The table below, compiled by China Merchants Securities, outlines the PBOC’s progress in developing its digital currency:

After five years of R&D exploration, the PBOC’s legal digital currency—Digital Currency/Electronic Payment (DC/EP)—has advanced rapidly since 2019 and is expected to enter pilot testing this year.
3. What Are the Benefits of the PBOC’s Digital Currency?
CITIC Securities identified the following three key advantages:
(1) First, it reduces costs associated with printing, issuing, and storing physical banknotes and coins. Replacing physical cash enables the central bank to close the monetary policy loop—previously unattainable due to anonymity—by enhancing forecasting, statistical analysis, and management capabilities, thus improving both efficiency and accuracy. Additionally, the central bank’s large-value clearing system could be replaced by automated clearing mechanisms, eliminating intermediate settlement steps and enabling direct payment-to-clearing transitions—thereby lowering transaction costs and boosting efficiency. Second, domestically, cash (M0) as a share of M2 has declined from 11% in 1998 to just 4% today, with offline payments increasingly dominated by card networks and third-party platforms like WeChat Pay and Alipay. If a high-credit-grade DC/EP is launched, it could reshape competitive dynamics in the payments industry and strengthen the PBOC’s and commercial banks’ control over monetary issuance.
(2) It safeguards individual privacy and fulfills demands for anonymous payments. Unlike electronic payments—which rely on traditional bank accounts (“account-tight coupling”)—the PBOC’s digital currency employs “account-loose coupling,” enabling value transfer independent of conventional bank accounts and significantly reducing transactional reliance on accounts, thereby achieving controllable anonymity. Moreover, widespread CBDC adoption and the phasing out of paper currency will help combat tax evasion, money laundering, and other illicit activities.
(3) It improves the efficiency of monitoring monetary circulation and enriches monetary policy tools. Interest-bearing CBDC design, coupled with the gradual withdrawal of physical cash, will contribute to macroeconomic stability. Issuing a legal central bank digital currency makes real-time collection of data on money creation, accounting, and circulation feasible. After anonymization, these data can be deeply analyzed using big-data techniques, providing valuable insights for monetary issuance decisions and the formulation and implementation of monetary policy—enhancing the effectiveness of instruments such as reserve requirement ratios and interest rates. These policy tools influence commercial banks’ liability and asset structures, as well as financial asset prices, guiding adjustments in economic decision-making by banks, enterprises, and households—thus ensuring effective monetary policy transmission.

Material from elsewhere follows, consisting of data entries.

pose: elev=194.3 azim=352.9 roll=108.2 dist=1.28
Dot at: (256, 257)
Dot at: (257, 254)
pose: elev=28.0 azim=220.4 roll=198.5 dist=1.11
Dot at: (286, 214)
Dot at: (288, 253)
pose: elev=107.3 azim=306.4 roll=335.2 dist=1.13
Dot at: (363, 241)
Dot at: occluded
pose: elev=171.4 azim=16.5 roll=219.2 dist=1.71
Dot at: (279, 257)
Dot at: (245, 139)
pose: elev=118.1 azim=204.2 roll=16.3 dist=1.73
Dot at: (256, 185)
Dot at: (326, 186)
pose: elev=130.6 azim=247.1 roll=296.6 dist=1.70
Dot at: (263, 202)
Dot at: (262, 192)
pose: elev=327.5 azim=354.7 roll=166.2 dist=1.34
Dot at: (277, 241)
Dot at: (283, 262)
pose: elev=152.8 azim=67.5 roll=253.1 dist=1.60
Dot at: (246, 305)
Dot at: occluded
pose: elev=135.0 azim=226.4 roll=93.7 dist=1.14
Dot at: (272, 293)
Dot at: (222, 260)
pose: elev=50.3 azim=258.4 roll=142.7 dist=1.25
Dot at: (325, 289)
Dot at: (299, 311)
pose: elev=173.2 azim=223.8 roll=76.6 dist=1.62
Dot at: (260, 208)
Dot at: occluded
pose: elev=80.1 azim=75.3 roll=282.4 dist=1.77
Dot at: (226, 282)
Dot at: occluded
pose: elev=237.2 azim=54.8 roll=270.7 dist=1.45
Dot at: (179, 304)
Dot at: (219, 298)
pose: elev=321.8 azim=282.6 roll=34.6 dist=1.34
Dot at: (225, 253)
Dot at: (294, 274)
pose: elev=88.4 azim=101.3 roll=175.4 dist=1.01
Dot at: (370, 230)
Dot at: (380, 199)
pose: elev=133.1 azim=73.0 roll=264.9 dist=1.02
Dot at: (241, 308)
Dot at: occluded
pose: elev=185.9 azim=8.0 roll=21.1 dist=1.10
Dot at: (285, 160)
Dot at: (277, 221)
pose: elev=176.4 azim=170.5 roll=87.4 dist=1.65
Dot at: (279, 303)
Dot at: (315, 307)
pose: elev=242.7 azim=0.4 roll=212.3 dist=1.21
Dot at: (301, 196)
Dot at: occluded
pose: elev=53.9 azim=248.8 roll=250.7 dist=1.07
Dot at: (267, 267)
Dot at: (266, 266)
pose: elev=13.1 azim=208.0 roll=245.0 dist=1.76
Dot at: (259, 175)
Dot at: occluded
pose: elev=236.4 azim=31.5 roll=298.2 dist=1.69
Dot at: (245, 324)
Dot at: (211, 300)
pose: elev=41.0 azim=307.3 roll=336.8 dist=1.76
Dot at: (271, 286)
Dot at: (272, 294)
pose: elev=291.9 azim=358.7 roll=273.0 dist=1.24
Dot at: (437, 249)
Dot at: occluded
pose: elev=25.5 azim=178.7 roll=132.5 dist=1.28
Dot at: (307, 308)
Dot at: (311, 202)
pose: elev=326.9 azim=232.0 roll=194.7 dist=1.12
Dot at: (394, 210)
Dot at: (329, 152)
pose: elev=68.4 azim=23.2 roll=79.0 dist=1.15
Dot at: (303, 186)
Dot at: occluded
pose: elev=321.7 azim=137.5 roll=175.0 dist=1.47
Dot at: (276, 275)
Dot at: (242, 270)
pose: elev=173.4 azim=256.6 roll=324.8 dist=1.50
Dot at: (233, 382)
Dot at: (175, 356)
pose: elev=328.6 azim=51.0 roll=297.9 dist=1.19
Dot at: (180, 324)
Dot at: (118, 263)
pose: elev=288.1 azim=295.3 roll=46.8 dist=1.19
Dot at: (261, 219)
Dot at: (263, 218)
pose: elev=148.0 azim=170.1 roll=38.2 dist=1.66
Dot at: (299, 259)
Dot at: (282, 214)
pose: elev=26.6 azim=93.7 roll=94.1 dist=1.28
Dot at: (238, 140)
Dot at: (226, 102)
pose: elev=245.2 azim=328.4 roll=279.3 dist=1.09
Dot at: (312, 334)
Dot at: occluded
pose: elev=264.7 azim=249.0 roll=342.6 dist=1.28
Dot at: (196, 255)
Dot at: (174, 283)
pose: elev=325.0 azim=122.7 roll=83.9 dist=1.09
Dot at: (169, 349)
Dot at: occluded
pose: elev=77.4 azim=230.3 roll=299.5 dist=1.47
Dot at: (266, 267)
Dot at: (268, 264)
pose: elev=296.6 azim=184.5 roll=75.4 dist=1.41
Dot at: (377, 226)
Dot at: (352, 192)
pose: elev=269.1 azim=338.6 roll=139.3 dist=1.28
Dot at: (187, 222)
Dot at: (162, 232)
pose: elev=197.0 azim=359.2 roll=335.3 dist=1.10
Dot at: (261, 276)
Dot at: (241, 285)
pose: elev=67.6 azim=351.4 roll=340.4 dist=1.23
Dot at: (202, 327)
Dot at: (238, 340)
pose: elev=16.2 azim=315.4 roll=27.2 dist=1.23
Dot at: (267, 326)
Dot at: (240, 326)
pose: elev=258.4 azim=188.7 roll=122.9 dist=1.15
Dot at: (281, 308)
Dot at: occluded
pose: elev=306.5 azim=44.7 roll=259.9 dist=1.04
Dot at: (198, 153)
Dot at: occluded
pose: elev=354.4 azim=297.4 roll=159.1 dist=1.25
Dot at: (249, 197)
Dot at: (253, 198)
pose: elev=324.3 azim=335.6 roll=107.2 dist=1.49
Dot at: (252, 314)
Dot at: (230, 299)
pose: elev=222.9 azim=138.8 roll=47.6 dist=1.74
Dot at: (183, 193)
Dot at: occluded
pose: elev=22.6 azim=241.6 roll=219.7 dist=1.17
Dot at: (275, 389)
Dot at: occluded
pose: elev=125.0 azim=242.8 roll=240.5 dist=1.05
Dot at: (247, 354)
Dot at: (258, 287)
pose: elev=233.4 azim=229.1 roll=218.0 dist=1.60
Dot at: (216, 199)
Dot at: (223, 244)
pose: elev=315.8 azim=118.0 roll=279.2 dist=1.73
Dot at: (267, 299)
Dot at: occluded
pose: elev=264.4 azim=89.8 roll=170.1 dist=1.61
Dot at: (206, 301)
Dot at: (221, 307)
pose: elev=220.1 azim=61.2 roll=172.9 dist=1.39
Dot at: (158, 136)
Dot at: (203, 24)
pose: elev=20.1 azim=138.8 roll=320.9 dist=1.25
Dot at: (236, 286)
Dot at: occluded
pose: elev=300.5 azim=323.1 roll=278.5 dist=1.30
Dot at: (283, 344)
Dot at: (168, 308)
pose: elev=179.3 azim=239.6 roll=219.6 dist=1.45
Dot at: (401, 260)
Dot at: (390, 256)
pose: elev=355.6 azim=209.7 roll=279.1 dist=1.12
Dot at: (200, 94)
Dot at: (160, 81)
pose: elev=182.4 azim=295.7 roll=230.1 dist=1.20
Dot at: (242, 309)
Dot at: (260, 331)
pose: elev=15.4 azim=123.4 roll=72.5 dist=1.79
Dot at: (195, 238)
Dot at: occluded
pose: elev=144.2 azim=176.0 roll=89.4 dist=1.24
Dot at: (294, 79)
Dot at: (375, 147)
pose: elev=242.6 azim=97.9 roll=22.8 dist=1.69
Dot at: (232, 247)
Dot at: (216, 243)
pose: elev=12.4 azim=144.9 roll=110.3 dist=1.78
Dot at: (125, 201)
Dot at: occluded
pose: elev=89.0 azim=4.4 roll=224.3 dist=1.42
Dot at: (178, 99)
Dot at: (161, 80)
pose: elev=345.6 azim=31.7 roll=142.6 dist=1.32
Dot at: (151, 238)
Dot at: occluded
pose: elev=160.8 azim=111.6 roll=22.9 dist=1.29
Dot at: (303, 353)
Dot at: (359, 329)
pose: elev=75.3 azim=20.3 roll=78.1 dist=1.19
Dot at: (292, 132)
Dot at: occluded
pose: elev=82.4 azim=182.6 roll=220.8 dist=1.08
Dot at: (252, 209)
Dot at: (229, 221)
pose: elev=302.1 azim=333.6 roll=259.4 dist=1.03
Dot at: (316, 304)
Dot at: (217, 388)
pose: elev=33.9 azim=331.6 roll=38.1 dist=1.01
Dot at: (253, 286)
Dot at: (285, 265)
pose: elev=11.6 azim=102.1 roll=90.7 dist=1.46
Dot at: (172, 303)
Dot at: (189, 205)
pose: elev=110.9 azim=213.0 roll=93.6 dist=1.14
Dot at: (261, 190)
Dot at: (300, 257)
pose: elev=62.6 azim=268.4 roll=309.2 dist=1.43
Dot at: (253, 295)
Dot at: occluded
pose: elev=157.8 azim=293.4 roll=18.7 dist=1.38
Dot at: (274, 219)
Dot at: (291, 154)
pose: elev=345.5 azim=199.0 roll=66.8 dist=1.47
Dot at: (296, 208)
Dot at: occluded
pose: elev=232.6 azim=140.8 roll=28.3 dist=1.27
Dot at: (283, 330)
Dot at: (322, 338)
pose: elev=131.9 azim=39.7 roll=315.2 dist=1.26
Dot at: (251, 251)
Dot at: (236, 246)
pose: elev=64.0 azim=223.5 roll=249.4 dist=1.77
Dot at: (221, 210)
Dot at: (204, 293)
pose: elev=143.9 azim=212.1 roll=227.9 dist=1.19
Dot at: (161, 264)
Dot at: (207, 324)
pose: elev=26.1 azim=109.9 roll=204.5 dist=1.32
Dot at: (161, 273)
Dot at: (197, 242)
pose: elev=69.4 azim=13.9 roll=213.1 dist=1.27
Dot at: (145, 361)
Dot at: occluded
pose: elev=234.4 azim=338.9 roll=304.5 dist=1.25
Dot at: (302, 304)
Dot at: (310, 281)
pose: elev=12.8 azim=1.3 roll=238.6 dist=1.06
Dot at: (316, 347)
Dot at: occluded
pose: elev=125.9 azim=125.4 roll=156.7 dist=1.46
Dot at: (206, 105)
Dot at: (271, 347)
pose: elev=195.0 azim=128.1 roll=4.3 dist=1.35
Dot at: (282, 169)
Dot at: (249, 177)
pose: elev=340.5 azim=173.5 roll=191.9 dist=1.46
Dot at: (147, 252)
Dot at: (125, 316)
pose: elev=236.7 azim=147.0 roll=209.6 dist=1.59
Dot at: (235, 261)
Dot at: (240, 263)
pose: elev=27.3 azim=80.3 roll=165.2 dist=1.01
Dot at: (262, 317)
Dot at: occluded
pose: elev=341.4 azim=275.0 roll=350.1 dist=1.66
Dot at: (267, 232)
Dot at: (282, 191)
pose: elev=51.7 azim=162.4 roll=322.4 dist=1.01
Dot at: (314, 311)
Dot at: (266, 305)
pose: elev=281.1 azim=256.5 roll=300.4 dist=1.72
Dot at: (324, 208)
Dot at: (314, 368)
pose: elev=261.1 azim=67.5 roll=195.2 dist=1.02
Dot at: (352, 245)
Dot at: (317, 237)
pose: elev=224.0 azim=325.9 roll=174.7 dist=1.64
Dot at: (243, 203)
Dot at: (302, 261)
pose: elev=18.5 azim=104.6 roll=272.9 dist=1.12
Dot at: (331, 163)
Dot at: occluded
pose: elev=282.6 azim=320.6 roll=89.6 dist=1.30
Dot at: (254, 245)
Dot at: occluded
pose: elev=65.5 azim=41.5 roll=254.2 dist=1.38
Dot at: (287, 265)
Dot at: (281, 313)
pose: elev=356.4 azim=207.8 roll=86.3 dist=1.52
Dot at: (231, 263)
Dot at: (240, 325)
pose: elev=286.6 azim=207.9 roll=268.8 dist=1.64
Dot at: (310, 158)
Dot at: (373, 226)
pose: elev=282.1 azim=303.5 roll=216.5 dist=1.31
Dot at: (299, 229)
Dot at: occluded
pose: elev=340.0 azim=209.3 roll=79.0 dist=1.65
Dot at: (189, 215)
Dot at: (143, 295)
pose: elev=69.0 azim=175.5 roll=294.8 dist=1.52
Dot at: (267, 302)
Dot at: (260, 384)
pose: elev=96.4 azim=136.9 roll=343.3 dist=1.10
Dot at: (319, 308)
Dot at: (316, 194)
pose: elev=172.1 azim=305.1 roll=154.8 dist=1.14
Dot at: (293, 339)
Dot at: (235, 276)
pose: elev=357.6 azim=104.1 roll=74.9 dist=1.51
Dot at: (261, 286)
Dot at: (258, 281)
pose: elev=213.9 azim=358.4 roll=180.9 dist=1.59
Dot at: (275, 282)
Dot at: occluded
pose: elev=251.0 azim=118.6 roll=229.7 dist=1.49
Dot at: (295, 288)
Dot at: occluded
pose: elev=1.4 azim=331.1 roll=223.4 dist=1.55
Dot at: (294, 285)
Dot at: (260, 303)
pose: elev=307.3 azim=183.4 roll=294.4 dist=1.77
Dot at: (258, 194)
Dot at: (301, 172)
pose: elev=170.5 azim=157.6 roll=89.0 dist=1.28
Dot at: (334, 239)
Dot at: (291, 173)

4. Central Bank Digital Currencies Will Be a Key Investment Theme in 2020
Guosheng Securities’ outlook for 2020 includes the following points:
(1) As more institutions and capital enter the cryptocurrency space, we expect the stablecoin market size to continue expanding in 2020.
(2) With further development of infrastructure—such as public blockchains—and the deployment of diverse on-chain applications and financial services, long-term competition among stablecoins may increasingly center on use-case differentiation.
(3) Achieving secure, trusted, and regulatory-compliant operations remains the foremost challenge for stablecoin development.
(4) Once governments begin adopting or issuing CBDCs, competition from outside the crypto ecosystem will inevitably reshape the existing stablecoin landscape. From an industry perspective, stablecoins have clearly emerged as bridges connecting the digital world with the real economy. With CBDCs entering the arena, the industry is set for a major reshuffling.